I've been fishing up high all fall, and it's been a tough bite. You definanetly have to work for your fish, but with the water finally getting decently low, they may start pooling up in the slow holes upthere now. I've *ALWAYS* had my best winter days on the Au Sab during really low water. I'll be around that area on Sunday, looking for chrome and lake-runs, good-luck.


----------



## walleyeman2006 (Sep 12, 2006)

fished all day from the damn back down stream about a mile hooked one fish saw 3 caught...third coming on a crank bait..if i decide to take another trip this year ill be trying more crank baits and and spinners and less bobbers and drift fishing.....i had tied enough spaw for 2 people and just about used it all up.....i did see one very nice fish caught near the damn it was around 12 lbs but came on waxies other two were not much over 15 inches


----------



## steelymike (Aug 10, 2005)

It was good meeting you walleyeman Sunday, and I hope you get into some fish in the future.


----------



## walleyeman2006 (Sep 12, 2006)

thanks i did end up losing one copying your technique with a bobber flipping to the white water

shortly after you left a couple guys showed up and one caught a 20 inch fish on a plastic bait lol


----------



## ausable_steelhead (Sep 30, 2002)

Bobber fishing the white-water can be red-hot during spring and fall.
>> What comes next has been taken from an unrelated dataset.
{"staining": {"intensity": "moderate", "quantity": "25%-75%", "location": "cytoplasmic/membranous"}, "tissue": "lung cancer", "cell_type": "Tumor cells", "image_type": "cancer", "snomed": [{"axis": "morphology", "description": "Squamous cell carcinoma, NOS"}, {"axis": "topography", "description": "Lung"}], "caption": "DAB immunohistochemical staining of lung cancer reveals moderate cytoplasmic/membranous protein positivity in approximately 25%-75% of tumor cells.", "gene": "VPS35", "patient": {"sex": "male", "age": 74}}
In spring we run big bags, as the river is usually high. In fall, 4-egg bags. How deep you are is very critical in the white-water, too deep, you snag alot, too shallow, you won't hook nearly as many fish. Nobody fished the white-water with bobbers a few years ago, everybody had flyrods and would sit there and line the $h!t out of them all day. But now I see new people running bobbers in it every season, alot of times they don't catch much.


----------